For another thing, the Bible’s forms of text are themselves diverse and so demand different ways of reading. Consider: shouldn’t you read the dictates of a law differently than you do a work of poetry filled as it is with metaphors and innuendo, differently than you do a genealogy, differently than a symbols-saturated apocalyptic narrative? What’s more, some of the Bible’s texts are expressly at odds with each other. Among the most striking, both Isaiah and Micah prophesy a time when “they shall beat their swords into plowshares,” while Joel prophesies “they shall beat their plowshares into swords.” The book of Joshua concludes with the Israelites having gotten rid of all the Canaanites; the very next book, Judges, presumes the continued presence of Canaanites. Most disturbing to some readers are examples of unethical behavior modeled or even commanded by heroes, even by God. For example, at the end of the book(s) of Samuel, God incites David to commit an act deemed sinful. (Chronicles says that Satan incited the action.)
It’s important that we recognize and acknowledge what’s surprising, strange, and even disturbing about and in the Bible not as justification to dismiss it or otherwise consign it to the trash pile of obsolescence, certainly not as reason to criticize its believers for their belief. It’s important (especially for us believers) to note these oddities, because then we’re ready to take the Bible seriously. Which brings us to why it matters.
The Bible’s oddities demand that we bring both head and heart to any engagement with it.
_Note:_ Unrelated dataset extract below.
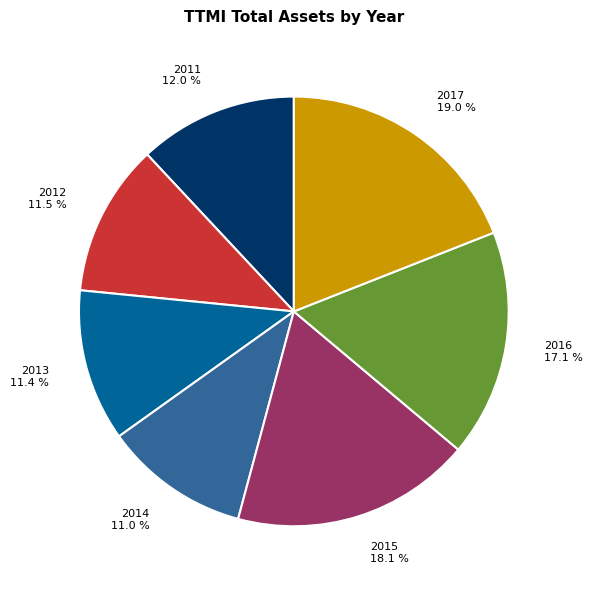

To the nearest percent, what percentage of the pie is 2014?

11%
They’re there, whether we like it or not. I submit that it’s not only a question of how to make sense of what’s strange, but a clarion call by the Bible (a call by God herself, if you believe the Bible to be the Word of God), to think for ourselves. By its content alone, the Bible itself defies a so-called literal application. There’s too much within it that doesn’t make sense on the surface to our modern ears or is flatly at odds with itself.
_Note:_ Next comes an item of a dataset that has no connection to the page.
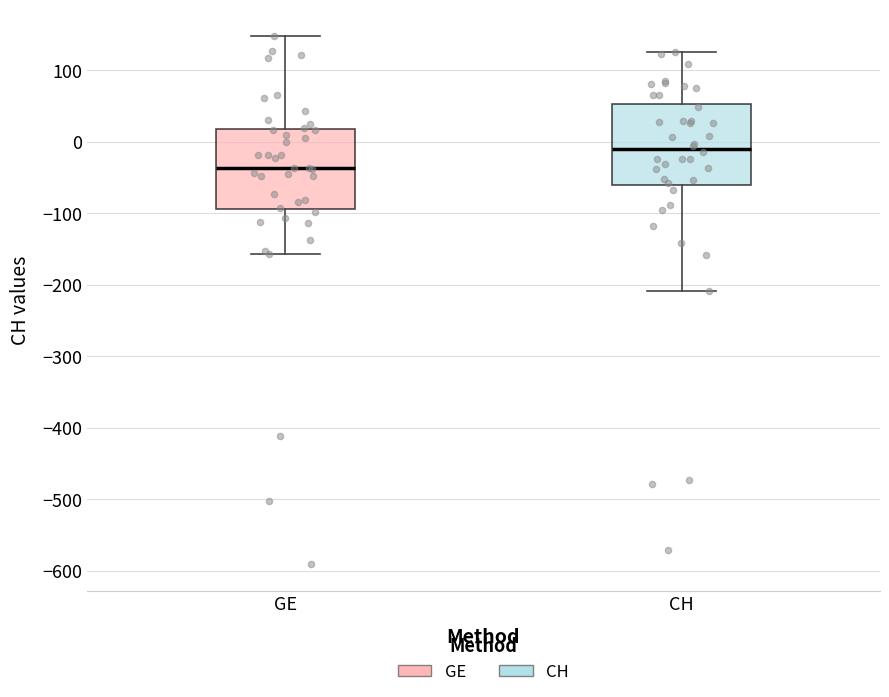

Where is the upper edge of the box for CH on the y-axis? The values are not printed on the chart, so give them approximately, as read against the axis.

50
Engaging the Bible, then, taking it seriously requires learning—not rote memorization or tacit acceptance of interpretations promoted by someone or another—but learning about the Bible’s development, about the historical and physical contexts out of which the books arose, took shape, and what their texts might have meant back then. Learning about the Bible in this way enables people better to interpret any particular text for themselves and place the implications within the context of the whole. Thinking for oneself like this requires the humility to submit to learning.
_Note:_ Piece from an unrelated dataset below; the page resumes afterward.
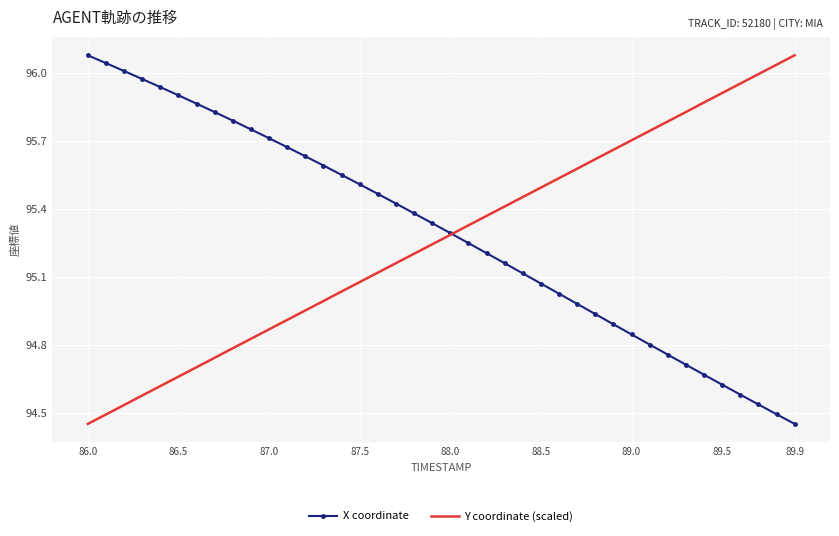

Which series has the widest spread of values?

X coordinate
Otherwise, at best, what’s strange in and about the Bible are mere curiosities or nonsensical details to be ignored or dismissed with useless platitudes about God’s ways being inscrutable or the like. At worst, without any background knowledge or commitment to the kind of learning that illuminates context and enriches understanding (using one’s head), and without using one’s heart as a compassionate member of the human race on an earth we share, the Bible becomes simply one more weapon of hatred and destruction.
Notice how this kind of learning, this kind of thinking for ourselves, strips away arrogance and prepares a person to exercise precisely the admonition that thrums like a drumbeat throughout the Bible—to love God and to love others. Exactly what that means and how to do it surely merits a lifetime of open-hearted learning.